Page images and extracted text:
=======

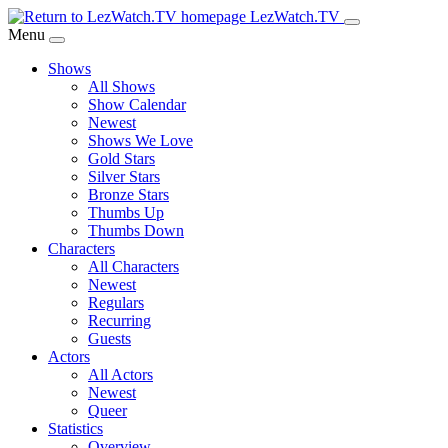
Skip
LezWatch.TV
to
Menu
Main
Shows
Content
All Shows
Show Calendar
Newest
Shows We Love
Gold Stars
Silver Stars
Bronze Stars
Thumbs Up
Thumbs Down
Characters
All Characters
Newest
Regulars
Recurring
Guests
Actors
All Actors
Newest
Queer
Statistics
Overview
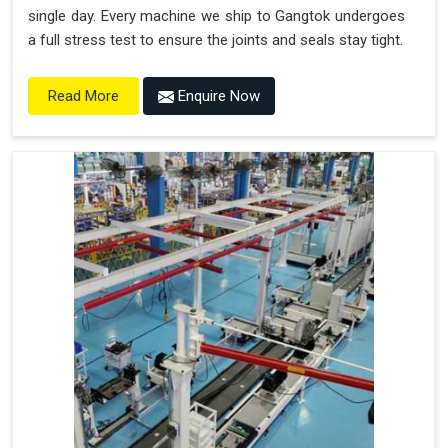
single day. Every machine we ship to Gangtok undergoes
a full stress test to ensure the joints and seals stay tight.
Enquire Now
Read More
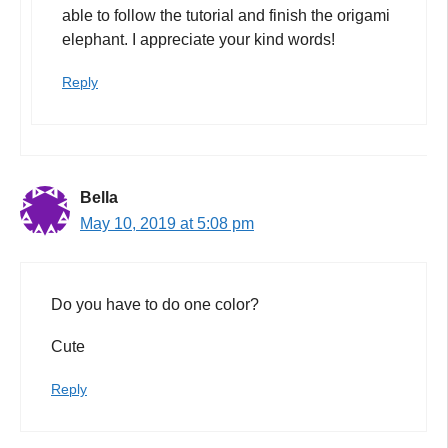
able to follow the tutorial and finish the origami
elephant. I appreciate your kind words!
Reply
Bella
May 10, 2019 at 5:08 pm
Do you have to do one color?
Cute
Reply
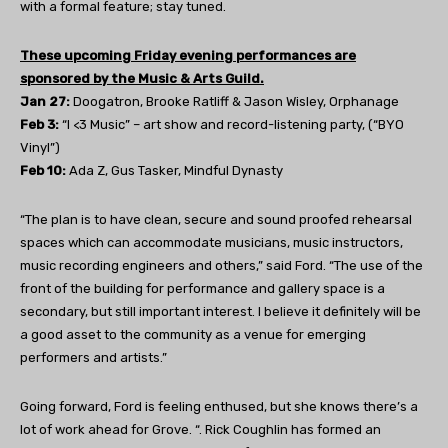
with a formal feature; stay tuned.
These upcoming Friday evening performances are
sponsored by the Music & Arts Guild.
Jan 27:
Doogatron, Brooke Ratliff & Jason Wisley, Orphanage
Feb 3:
“I <3 Music” – art show and record-listening party, (“BYO
Vinyl”)
Feb 10:
Ada Z, Gus Tasker, Mindful Dynasty
“The plan is to have clean, secure and sound proofed rehearsal
spaces which can accommodate musicians, music instructors,
music recording engineers and others,” said Ford. “The use of the
front of the building for performance and gallery space is a
secondary, but still important interest. I believe it definitely will be
a good asset to the community as a venue for emerging
performers and artists.”
Going forward, Ford is feeling enthused, but she knows there’s a
lot of work ahead for Grove. “. Rick Coughlin has formed an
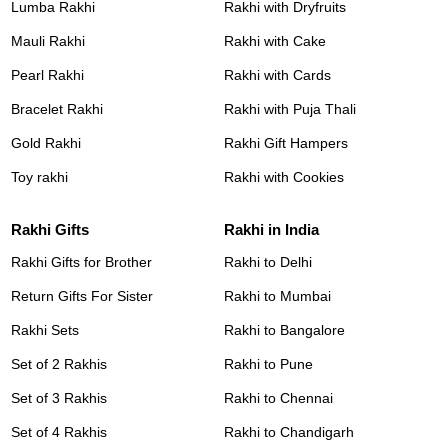
Lumba Rakhi
Rakhi with Dryfruits
Mauli Rakhi
Rakhi with Cake
Pearl Rakhi
Rakhi with Cards
Bracelet Rakhi
Rakhi with Puja Thali
Gold Rakhi
Rakhi Gift Hampers
Toy rakhi
Rakhi with Cookies
Rakhi Gifts
Rakhi in India
Rakhi Gifts for Brother
Rakhi to Delhi
Return Gifts For Sister
Rakhi to Mumbai
Rakhi Sets
Rakhi to Bangalore
Set of 2 Rakhis
Rakhi to Pune
Set of 3 Rakhis
Rakhi to Chennai
Set of 4 Rakhis
Rakhi to Chandigarh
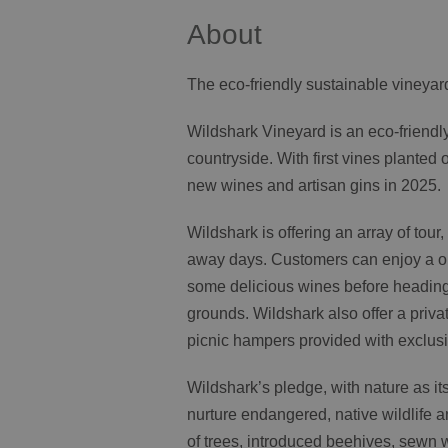
About
The eco-friendly sustainable vineyard
Wildshark Vineyard is an eco-friendl
countryside. With first vines plante
new wines and artisan gins in 2025.
Wildshark is offering an array of tour
away days. Customers can enjoy a one
some delicious wines before heading o
grounds. Wildshark also offer a priva
picnic hampers provided with exclusi
Wildshark’s pledge, with nature as it
nurture endangered, native wildlife a
of trees, introduced beehives, sewn w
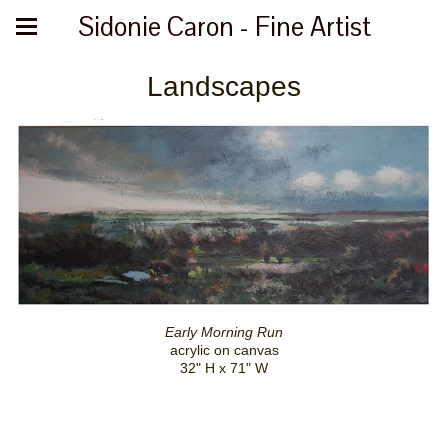
Sidonie Caron - Fine Artist
Landscapes
Early Morning Run
acrylic on canvas
32" H x 71" W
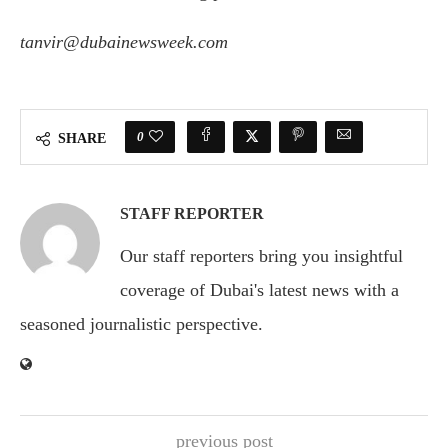
tanvir@dubainewsweek.com
0
SHARE
STAFF REPORTER
Our staff reporters bring you insightful
coverage of Dubai's latest news with a
seasoned journalistic perspective.
previous post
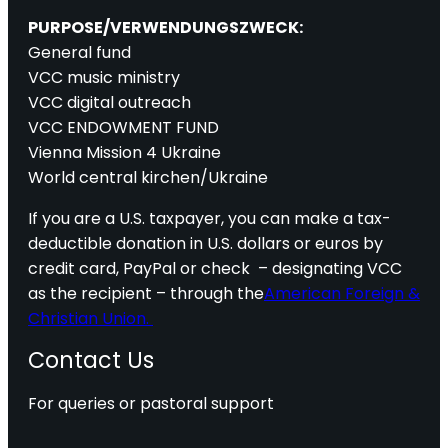
PURPOSE/VERWENDUNGSZWECK:
General fund
VCC music ministry
VCC digital outreach
VCC ENDOWMENT FUND
Vienna Mission 4 Ukraine
World central kirchen/Ukraine
If you are a U.S. taxpayer, you can make a tax-
deductible donation in U.S. dollars or euros by
credit card, PayPal or check – designating VCC
as the recipient – through the
American Foreign &
Christian Union.
Contact Us
For queries or pastoral support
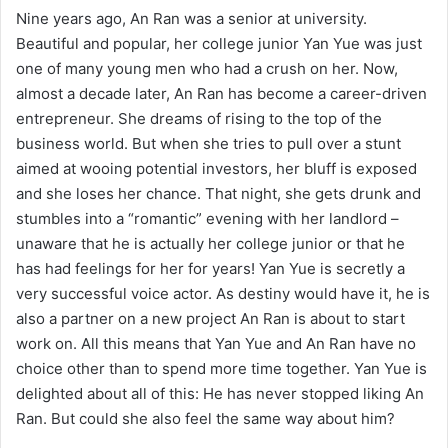
Nine years ago, An Ran was a senior at university.
Beautiful and popular, her college junior Yan Yue was just
one of many young men who had a crush on her. Now,
almost a decade later, An Ran has become a career-driven
entrepreneur. She dreams of rising to the top of the
business world. But when she tries to pull over a stunt
aimed at wooing potential investors, her bluff is exposed
and she loses her chance. That night, she gets drunk and
stumbles into a “romantic” evening with her landlord –
unaware that he is actually her college junior or that he
has had feelings for her for years! Yan Yue is secretly a
very successful voice actor. As destiny would have it, he is
also a partner on a new project An Ran is about to start
work on. All this means that Yan Yue and An Ran have no
choice other than to spend more time together. Yan Yue is
delighted about all of this: He has never stopped liking An
Ran. But could she also feel the same way about him?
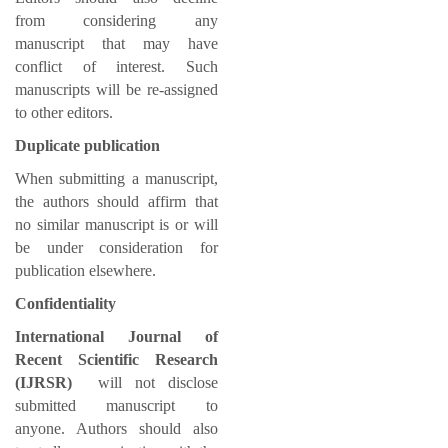
from considering any
manuscript that may have
conflict of interest. Such
manuscripts will be re-assigned
to other editors.
Duplicate publication
When submitting a manuscript,
the authors should affirm that
no similar manuscript is or will
be under consideration for
publication elsewhere.
Confidentiality
International Journal of
Recent Scientific Research
(IJRSR)
will not disclose
submitted manuscript to
anyone. Authors should also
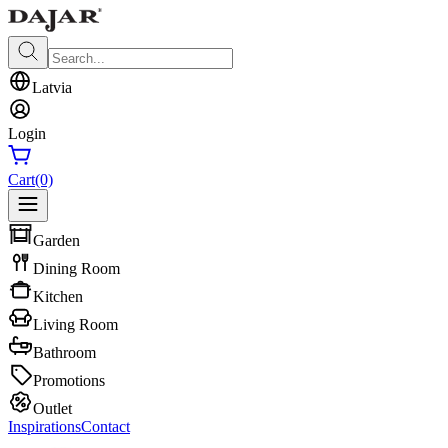
Latvia
Login
Cart
(0)
Garden
Dining Room
Kitchen
Living Room
Bathroom
Promotions
Outlet
Inspirations
Contact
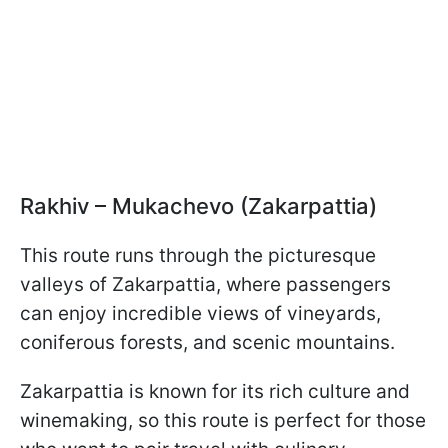
Rakhiv – Mukachevo (Zakarpattia)
This route runs through the picturesque
valleys of Zakarpattia, where passengers
can enjoy incredible views of vineyards,
coniferous forests, and scenic mountains.
Zakarpattia is known for its rich culture and
winemaking, so this route is perfect for those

=======

→ INSTRUCTION:
Find each line in the data above that contains the word "through" and copy those lines out in full. Letter case counts.

→ OUTPUT:
as the recipient – through the
This route runs through the picturesque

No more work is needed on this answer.